◆ GIVEN INFORMATION:
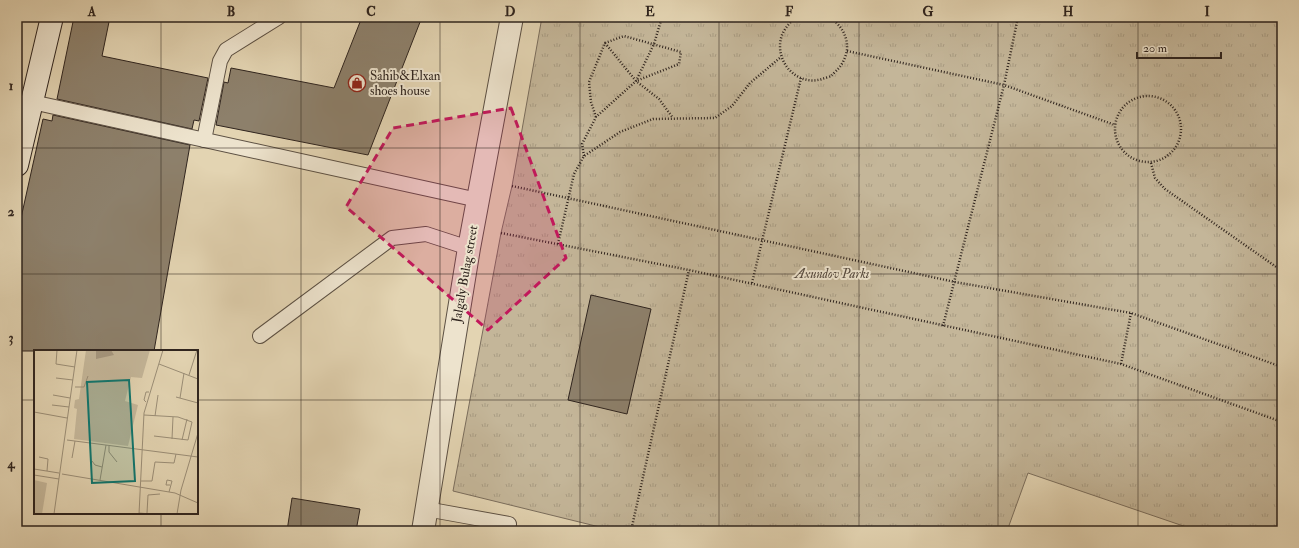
<svg xmlns="http://www.w3.org/2000/svg" width="1299" height="548" viewBox="0 0 1299 548" font-family="'IM FELL Double Pica',serif">
<style>
.park{fill:url(#park-tufts);stroke:#7a6d5c}
.building{fill:#8d806b;stroke:#2f241e}
.lines{fill:none;stroke-linecap:round;stroke-linejoin:round}
.lane-casing{stroke:#5c5043;stroke-width:16}
.street-casing{stroke:#5c5043;stroke-width:24}
.secondary-casing{stroke:#2f241e;stroke-width:24}
.path{stroke:#2f241e;stroke-width:2.5;stroke-dasharray:1 2;stroke-linecap:butt}
.lane{stroke:#ede3cd;stroke-width:14}
.street{stroke:#ede3cd;stroke-width:22}
.secondary{stroke:#ede3cd;stroke-width:22}
.marked{fill:#c2185b;fill-opacity:0.2;stroke:#c2185b;stroke-width:3;stroke-dasharray:8 5;stroke-linejoin:round}
.grid{fill:none;stroke:#2f241e;stroke-width:1;stroke-opacity:0.55}
.labels{text-anchor:middle;dominant-baseline:central;stroke-width:4;stroke-linejoin:round;paint-order:stroke}
.poi-label{font-size:13px;fill:#2f241e;stroke:#ede3cd;text-anchor:start}
.street-label{font-size:13px;fill:#2f241e;stroke:#ede3cd}
.park-label{font-size:13px;font-style:italic;fill:#54483d;stroke:#ede3cd}
.inset-road{fill:none;stroke:#9b8e77;stroke-width:1}
.view{fill:#0f766e;fill-opacity:0.15;stroke:#0f766e;stroke-width:2}
.inset-edge{fill:none;stroke:#2f241e;stroke-width:2}
.neatline{fill:none;stroke:#2f241e;stroke-width:1.5}
.grid-label{font-size:13px;text-anchor:middle;font-weight:bold;fill:#2f241e}
</style>
<defs>
<pattern id="park-tufts" width="24" height="20" patternUnits="userSpaceOnUse"><rect width="24" height="20" fill="#c4b699"/><path d="M3 7l-1-3M5 7V3M7 7l1-3M15 17l-1-3M17 17v-4M19 17l1-3" fill="none" stroke="#a99c83"/></pattern>
</defs>
<rect width="100%" height="100%" fill="#e3d4b2"/>
<filter id="stains"><feTurbulence type="fractalNoise" baseFrequency=".005" numOctaves="4"/><feColorMatrix values="0 0 0 0 .2 0 0 0 0 .09 0 0 0 0 .02 0 0 0 .5 -.17"/></filter>
<radialGradient id="worn" r=".72"><stop offset=".6" stop-color="#630" stop-opacity="0"/><stop offset="1" stop-color="#630" stop-opacity=".3"/></radialGradient>
<polygon class="park" points="542,17 1282,17 1282,531 1198,531 1028,473 1007,531 616,531 453,491 501,233 512,186"/>
<g class="building">
<polygon points="74,17 110,17 102,56 208,78 199,121 194,120 192,129 57,99"/>
<polygon points="362,17 422,17 368,155 216,125 224,82 228,83 231,68 334,88"/>
<polygon points="53,115 190,145 154,351 17,351 17,236 43,119 52,121"/>
<polygon points="591,295 651,309 627,414 568,400"/>
<polygon points="292,498 360,509 356,531 287,531"/>
</g>
<g class="lines">
<defs>
<g id="lane">
<polyline points="32,102 478,200"/>
<polyline points="204,140 220,61 226,50 279,17"/>
<polyline points="260,336 392,238 426,234 469,248"/>
<polyline points="426,509 509,524"/>
</g>
<polyline id="street" points="423,531 469,248 512,17"/>
<polyline id="secondary" points="17,165 52,17"/>
</defs>
<use href="#lane" class="lane-casing"/>
<use href="#street" class="street-casing"/>
<use href="#secondary" class="secondary-casing"/>
<g class="path">
<path d="M798,17C791,20 785,28 782,35C773,60 796,87 822,79C825,78 829,77 831,76C833,74 836,71 838,69C842,65 846,57 847,50C848,35 840,24 829,17"/>
<polyline points="605,43 636,81 659,99 673,118"/>
<polyline points="847,51 1004,85 1115,125"/>
<circle cx="1148" cy="129" r="33"/>
<polyline points="596,117 591,102 589,82 605,43 624,36 681,52 679,64 636,81"/>
<polyline points="584,156 582,144 596,117 636,81 654,44 662,17"/>
<polyline points="1151,163 1155,178 1165,189 1282,271"/>
<polyline points="512,186 955,282 1131,313 1282,367"/>
<polyline points="501,233 689,270 1121,364 1282,422"/>
<polyline points="558,244 574,174 584,156 620,132 653,119 715,118 732,106 750,83 781,57"/>
<polyline points="752,283 801,78"/>
<polyline points="943,326 1004,85 1018,17"/>
<polyline points="1121,364 1131,313"/>
<polyline points="631,531 689,270"/>
</g>
<use href="#lane" class="lane"/>
<use href="#street" class="street"/>
<use href="#secondary" class="secondary"/>
</g>
<path class="marked" d="M511,108L566,258L488,330L346,207L393,128Z"/>
<path class="grid" d="M161,17V351M301,17V531M440,17V531M580,17V531M719,17V531M859,17V531M998,17V531M1138,17V531M17,148H1282M17,274H1282M17,400H35M197,400H1282M161,513V531"/>
<defs>
<symbol id="shop-ring" viewBox="-11 -11 22 22"><circle r="9.5" fill="#ede3cd" stroke="#8f2418" stroke-width="1.5"/><path d="M-5-2.5h2.3a2.7 3.5 0 0 1 5.4 0H5L5.5 6h-11ZM-1.5-2.5h3a1.5 2.3 0 0 0-3 0Z" fill="#8f2418"/></symbol>
</defs>
<g fill-rule="evenodd">
<use href="#shop-ring" x="347" y="73" width="20" height="20"/>
</g>
<g class="labels">
<g class="poi-label">
<text x="370" y="76">Sahib&amp;Elxan<tspan x="370" dy="15">shoes house</tspan></text>
</g>
<g class="street-label">
<text transform="translate(465 274) rotate(-80)">Jalgaly Bulag street</text>
</g>
<g class="park-label">
<text x="832" y="274">Axundov Parkı</text>
</g>
</g>
<g transform="translate(34 350)">
<rect width="164" height="164" fill="#e3d4b2"/>
<path d="M0,130L13,133L8,164H0Z" fill="#c4b699"/>
<path d="M52,0H116L108,28L97,27L91,51L104,55L94,96L40,89L43,59L40,58L41,50L45,49Z" fill="#c4b699"/>
<path d="M62,0H77L80,5L62,9Z" fill="#a69880"/>
<path class="inset-road" d="M23,0L22,14L41,17M125,14L164,29M155,25L163,0M22,28L39,30M41,37H50L54,26M19,45L36,48M142,47L164,53M146,48L150,23M112,52L110,50L112,42H115M18,55L35,57M0,62L33,68M110,65L144,67L158,72L154,90L120,86M121,66L124,45M138,89L139,67M33,90L164,107M148,90L153,69M75,96V102L83,112M5,107L14,109L13,121M38,108L41,91M58,111L61,115L68,117M0,119L25,123M28,124L141,143L164,153M0,125L25,129M66,130L72,95M107,131H118L121,112L140,113L142,104M135,142L138,131L133,130L132,135H136M105,163L117,164M113,163L114,145L126,144M20,164L43,0M105,164L110,63L129,0M143,164L147,140L164,83"/>
<path class="view" d="M95,30L101,131L58,133L53,32Z"/>
<rect width="164" height="164" class="inset-edge"/>
</g>
<rect width="1299" height="548" fill="none" stroke="#e3d4b2" stroke-width="44"/>
<path d="M1137 52v6h84v-6" fill="none" stroke="#2f241e" stroke-width="2"/>
<text x="1143" y="52" font-size="12" fill="#2f241e" stroke="#ede3cd" stroke-width="3" paint-order="stroke">20 m</text>
<rect x="22" y="22" width="1255" height="504" class="neatline"/>
<g class="grid-label">
<text x="92" y="16">A</text>
<text x="231" y="16">B</text>
<text x="371" y="16">C</text>
<text x="510" y="16">D</text>
<text x="650" y="16">E</text>
<text x="789" y="16">F</text>
<text x="928" y="16">G</text>
<text x="1068" y="16">H</text>
<text x="1207" y="16">I</text>
<text x="11" y="90">1</text>
<text x="11" y="216">2</text>
<text x="11" y="342">3</text>
<text x="11" y="468">4</text>
</g>
<rect width="100%" height="100%" filter="url(#stains)"/>
<rect width="100%" height="100%" fill="url(#worn)"/>
</svg>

◆ AIM OF THE TASK:
Return only the number of lines in the entries that contain the string "order".

◆ RESPONSE:
2